* AIM OF THE EXERCISE *
Leaving out all pictures, reproduce the entries below exactly, from the first line through the line that contains "Document page, 1241x1754 pixels.".

Start of EXERCISE DATA

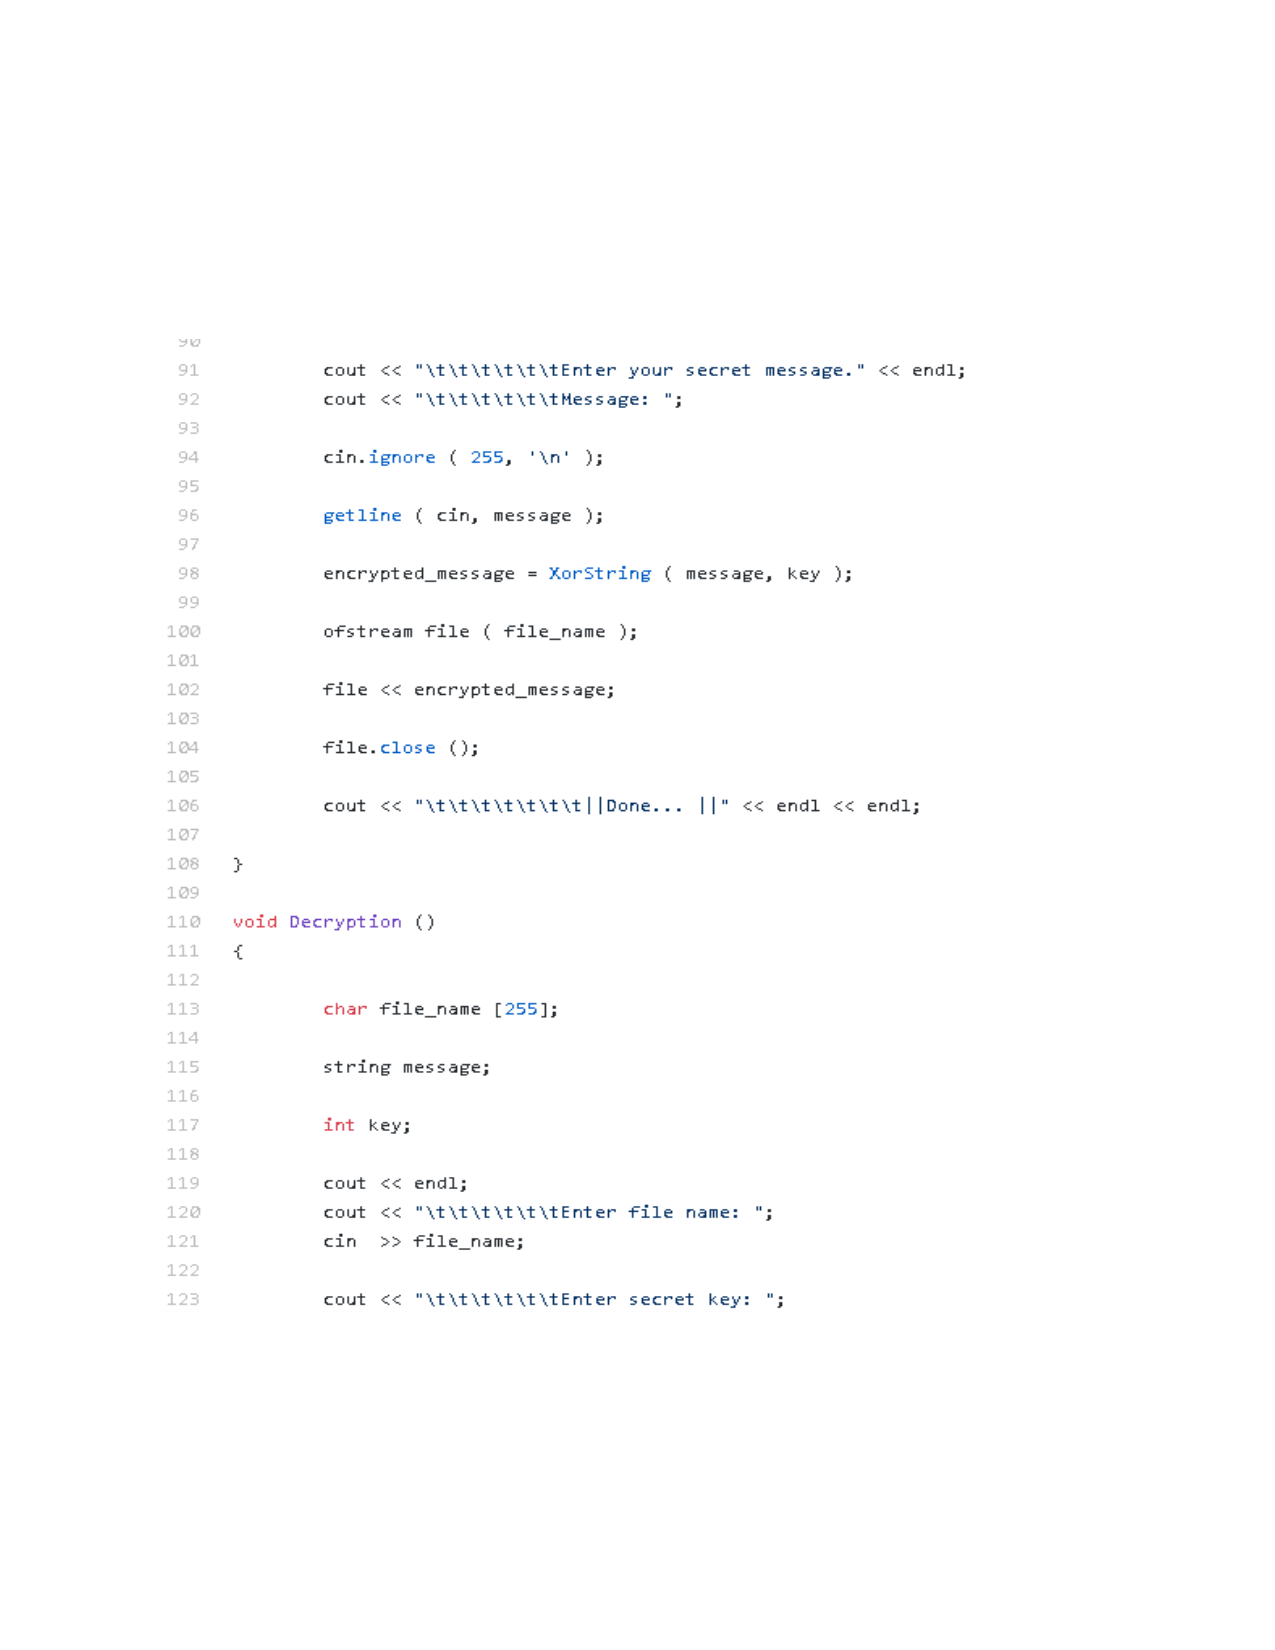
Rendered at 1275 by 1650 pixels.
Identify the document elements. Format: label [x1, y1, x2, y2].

picture [150, 339, 1125, 1312]
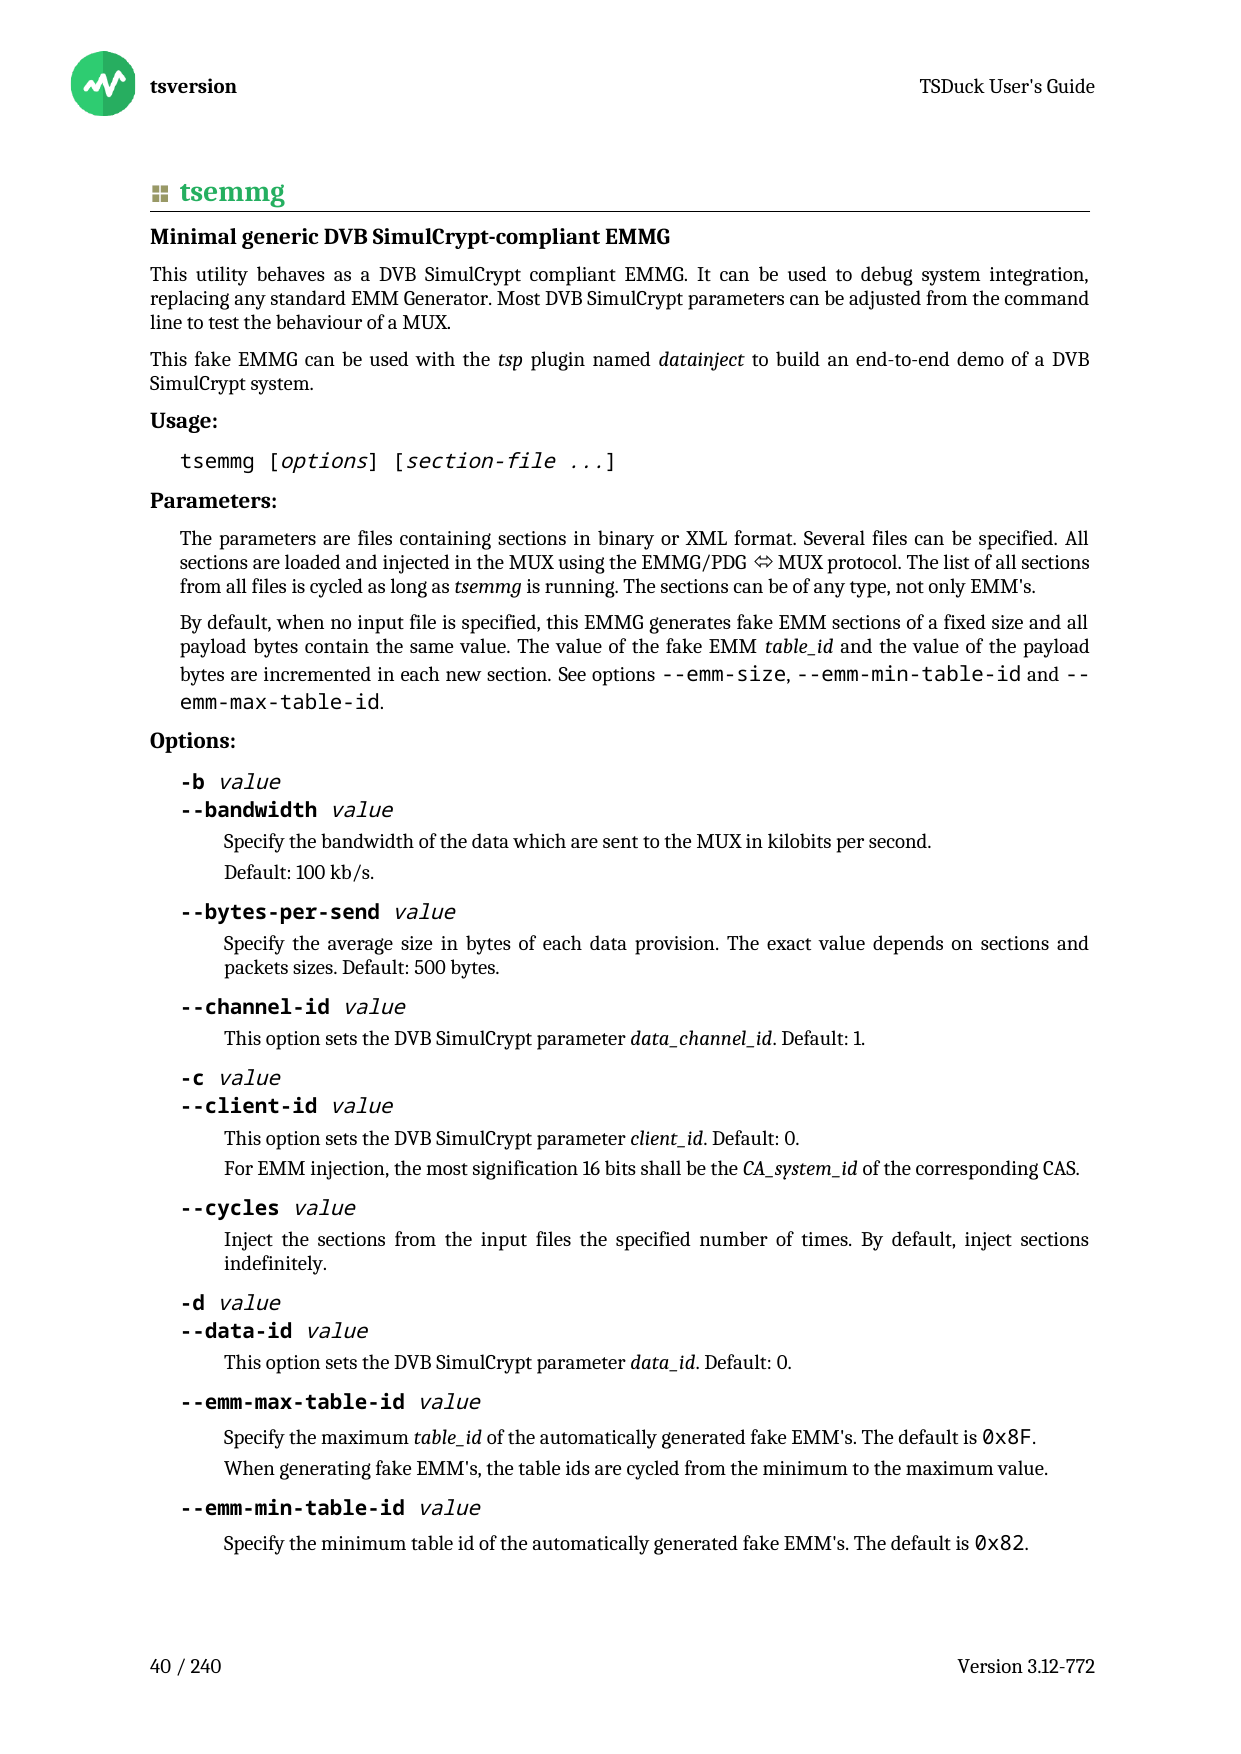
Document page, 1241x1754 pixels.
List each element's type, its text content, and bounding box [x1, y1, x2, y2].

text -c value --client-id value [179, 1063, 1090, 1120]
text This option sets the DVB SimulCrypt parameter data_channel_id. Default: 1. [224, 1027, 1090, 1051]
title Usage: [150, 408, 1090, 434]
picture [151, 184, 168, 202]
title Parameters: [150, 488, 1090, 514]
text Specify the average size in bytes of each data provision. The exact value depends on sections and packets sizes. Default: 500 bytes. [224, 931, 1090, 979]
title Options: [150, 728, 1090, 754]
text -b value --bandwidth value [179, 767, 1090, 824]
text Specify the minimum table id of the automatically generated fake EMM's. The default is 0x82. [224, 1528, 1090, 1556]
text For EMM injection, the most signification 16 bits shall be the CA_system_id of the corresponding CAS. [224, 1156, 1090, 1180]
text Specify the bandwidth of the data which are sent to the MUX in kilobits per second. [224, 830, 1090, 854]
text When generating fake EMM's, the table ids are cycled from the minimum to the maximum value. [224, 1457, 1090, 1481]
text --channel-id value [179, 992, 1090, 1020]
text This utility behaves as a DVB SimulCrypt compliant EMMG. It can be used to debug system integration, replacing any standard EMM Generator. Most DVB SimulCrypt parameters can be adjusted from the command line to test the behaviour of a MUX. [150, 263, 1090, 335]
title tsemmg [150, 175, 1090, 211]
text By default, when no input file is specified, this EMMG generates fake EMM sections of a fixed size and all payload bytes contain the same value. The value of the fake EMM table_id and the value of the payload bytes are incremented in each new section. See options --emm-size, --emm-min-table-id and --emm-max-table-id. [179, 611, 1090, 716]
text Default: 100 kb/s. [224, 860, 1090, 884]
title Minimal generic DVB SimulCrypt-compliant EMMG [150, 224, 1090, 251]
text The parameters are files containing sections in binary or XML format. Several files can be specified. All sections are loaded and injected in the MUX using the EMMG/PDG MUX protocol. The list of all sections from all files is cycled as long as tsemmg is running. The sections can be of any type, not only EMM's. [179, 526, 1090, 598]
text tsemmg [options] [section-file ...] [179, 447, 1090, 475]
text Specify the maximum table_id of the automatically generated fake EMM's. The default is 0x8F. [224, 1422, 1090, 1451]
text This option sets the DVB SimulCrypt parameter client_id. Default: 0. [224, 1126, 1090, 1150]
text --cycles value [179, 1193, 1090, 1221]
text Inject the sections from the input files the specified number of times. By default, inject sections indefinitely. [224, 1227, 1090, 1275]
text -d value --data-id value [179, 1288, 1090, 1345]
picture [70, 51, 136, 116]
text This option sets the DVB SimulCrypt parameter data_id. Default: 0. [224, 1351, 1090, 1375]
text --bytes-per-send value [179, 897, 1090, 925]
text --emm-min-table-id value [179, 1493, 1090, 1522]
text This fake EMMG can be used with the tsp plugin named datainject to build an end-to-end demo of a DVB SimulCrypt system. [150, 347, 1090, 395]
text --emm-max-table-id value [179, 1387, 1090, 1416]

End of EXERCISE DATA

* ANSWER *
Rendered at 1275 by 1650 pixels.
Identify the document elements. Format: label [x1, y1, x2, y2].

picture [150, 339, 1125, 1312]
Document page, 1241x1754 pixels.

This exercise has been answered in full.